[Dataset excerpts]
┄┄┄┄┄┄

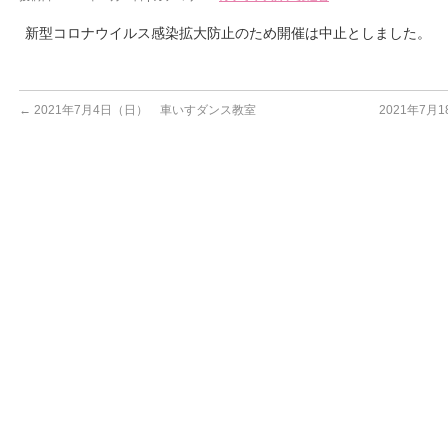
新型コロナウイルス感染拡大防止のため開催は中止としました。
←
2021年7月4日（日） 車いすダンス教室
2021年7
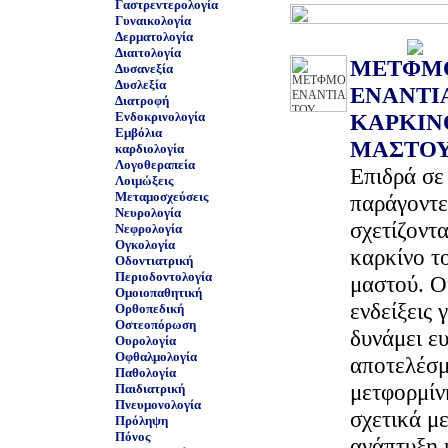
Γαστρεντερολογία
Γυναικολογία
Δερματολογία
Διαιτολογία
ΜΕΤΦΜ
Δυσανεξία
Δυσλεξία
ΕΝΑΝΤΙ
Διατροφή
Ενδοκρινολογία
ΚΑΡΚΙΝ
Εμβόλια
ΜΑΣΤΟ
καρδιολογία
Λογοθεραπεία
Επιδρά σε
Λοιμώξεις
Μεταμοσχεύσεις
παράγοντε
Νευρολογία
σχετίζοντα
Νεφρολογία
Ογκολογία
καρκίνο τ
Οδοντιατρική
Περιοδοντολογία
μαστού. Ο
Ομοιοπαθητική
ενδείξεις γ
Ορθοπεδική
Οστεοπόρωση
δυνάμει ε
Ουρολογία
Οφθαλμολογία
αποτελέσμ
Παθολογία
μετφορμίν
Παιδιατρική
Πνευμονολογία
σχετικά με
Πρόληψη
Πόνος
ανάπτυξη 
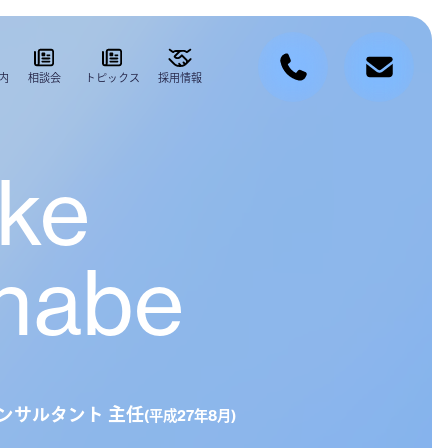
内
相談会
トピックス
採用情報
uke
nabe
ンサルタント 主任
(平成27年8月)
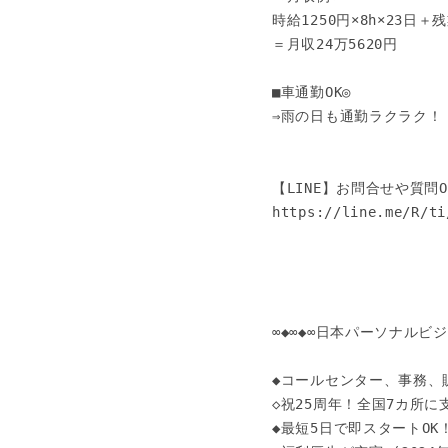
時給1250円×8h×23日＋残業
＝月収24万5620円

■車通勤OK◎

⇒雨の日も通勤ラクラク！

【LINE】お問合せや質問OK
https://line.me/R/ti
∞◆∞◆∞日本パーソナルビジネ
◆コールセンター、事務、
◇祝25周年！全国7カ所に
◆最短5日で即スタートOK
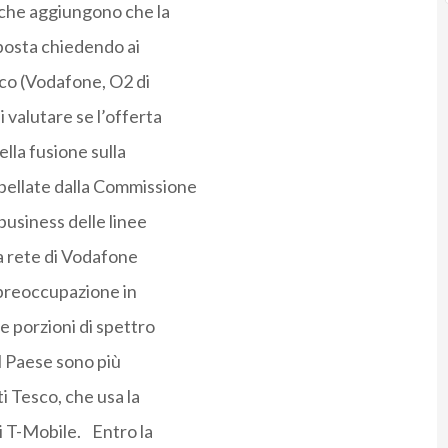
 che aggiungono che la
posta chiedendo ai
ico (Vodafone, O2 di
valutare se l’offerta
lla fusione sulla
pellate dalla Commissione
business delle linee
la rete di Vodafone
 preoccupazione in
e porzioni di spettro
el Paese sono più
i Tesco, che usa la
di T-Mobile. Entro la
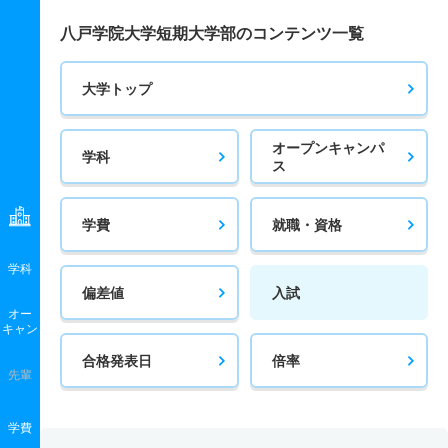
八戸学院大学短期大学部のコンテンツ一覧
大学トップ
オープンキャンパ
学科
ス
学費
就職・資格
学科
偏差値
入試
オー
キャン
合格発表日
倍率
先輩
学費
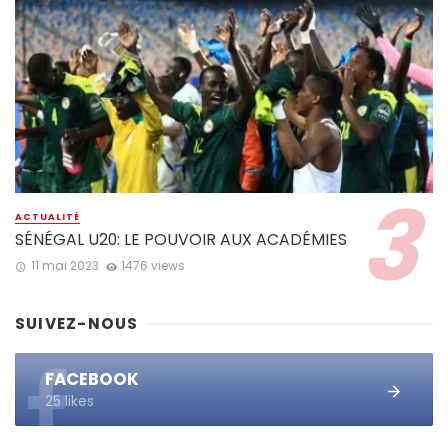
ACTUALITÉ
SÉNÉGAL U20: LE POUVOIR AUX ACADÉMIES
11 mai 2023
1476 views
SUIVEZ-NOUS
FACEBOOK
25 likes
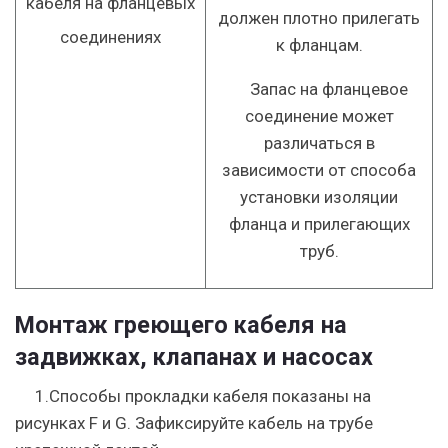
должен плотно прилегать
к фланцам.
Запас на фланцевое
соединение может
различаться в
зависимости от способа
установки изоляции
фланца и прилегающих
труб.
Монтаж греющего кабеля на
задвижках, клапанах и насосах
1.Способы прокладки кабеля показаны на
рисунках F и G. Зафиксируйте кабель на трубе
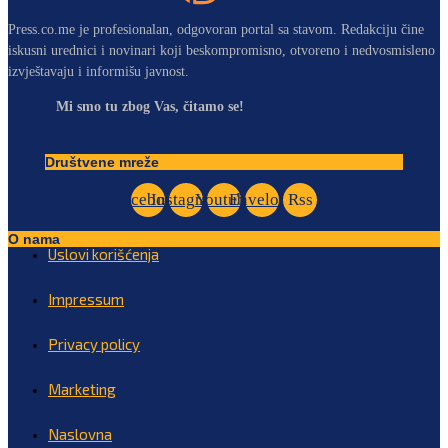
Press.co.me je profesionalan, odgovoran portal sa stavom. Redakciju čine
iskusni urednici i novinari koji beskompromisno, otvoreno i nedvosmisleno
izvještavaju i informišu javnost.
Mi smo tu zbog Vas, čitamo se!
Društvene mreže
Facebook
Instagram
Youtube
Envelope
Rss
O nama
Uslovi korišćenja
Impressum
Privacy policy
Marketing
Naslovna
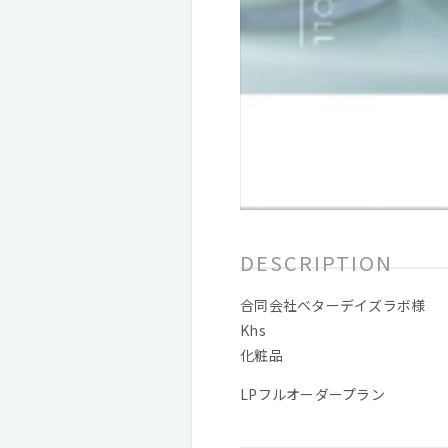
DESCRIPTION
合同会社ベターデイズラボ様
Khs
化粧品
LPフルオーダープラン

┄┄┄┄┄┄

Your answer should be every line above, written out exactly, with no pictures.

新型コロナウイルス感染拡大防止のため開催は中止としました。
←
2021年7月4日（日） 車いすダンス教室
2021年7
Γαστρεντερολογία
Γυναικολογία
Δερματολογία
Διαιτολογία
ΜΕΤΦΜ
Δυσανεξία
Δυσλεξία
ΕΝΑΝΤΙ
Διατροφή
Ενδοκρινολογία
ΚΑΡΚΙΝ
Εμβόλια
ΜΑΣΤΟ
καρδιολογία
Λογοθεραπεία
Επιδρά σε
Λοιμώξεις
Μεταμοσχεύσεις
παράγοντε
Νευρολογία
σχετίζοντα
Νεφρολογία
Ογκολογία
καρκίνο τ
Οδοντιατρική
Περιοδοντολογία
μαστού. Ο
Ομοιοπαθητική
ενδείξεις γ
Ορθοπεδική
Οστεοπόρωση
δυνάμει ε
Ουρολογία
Οφθαλμολογία
αποτελέσμ
Παθολογία
μετφορμίν
Παιδιατρική
Πνευμονολογία
σχετικά με
Πρόληψη
Πόνος
ανάπτυξη 
内
相談会
トピックス
採用情報
uke
nabe
ンサルタント 主任
(平成27年8月)
時給1250円×8h×23日＋残業
＝月収24万5620円

■車通勤OK◎

⇒雨の日も通勤ラクラク！

【LINE】お問合せや質問OK
https://line.me/R/ti
∞◆∞◆∞日本パーソナルビジネ
◆コールセンター、事務、
◇祝25周年！全国7カ所に
◆最短5日で即スタートOK
 che aggiungono che la
posta chiedendo ai
ico (Vodafone, O2 di
valutare se l’offerta
lla fusione sulla
pellate dalla Commissione
business delle linee
la rete di Vodafone
 preoccupazione in
e porzioni di spettro
el Paese sono più
i Tesco, che usa la
di T-Mobile. Entro la
八戸学院大学短期大学部のコンテンツ一覧
大学トップ
オープンキャンパ
学科
ス
学費
就職・資格
学科
偏差値
入試
オー
キャン
合格発表日
倍率
先輩
学費
ACTUALITÉ
SÉNÉGAL U20: LE POUVOIR AUX ACADÉMIES
11 mai 2023
1476 views
SUIVEZ-NOUS
FACEBOOK
25 likes
должен плотно прилегать
к фланцам.
Запас на фланцевое
соединение может
различаться в
зависимости от способа
установки изоляции
фланца и прилегающих
труб.
Монтаж греющего кабеля на
задвижках, клапанах и насосах
1.Способы прокладки кабеля показаны на
рисунках F и G. Зафиксируйте кабель на трубе
Press.co.me je profesionalan, odgovoran portal sa stavom. Redakciju čine
iskusni urednici i novinari koji beskompromisno, otvoreno i nedvosmisleno
izvještavaju i informišu javnost.
Mi smo tu zbog Vas, čitamo se!
Društvene mreže
Facebook
Instagram
Youtube
Envelope
Rss
O nama
Uslovi korišćenja
Impressum
Privacy policy
Marketing
Naslovna
DESCRIPTION
合同会社ベターデイズラボ様
Khs
化粧品
LPフルオーダープラン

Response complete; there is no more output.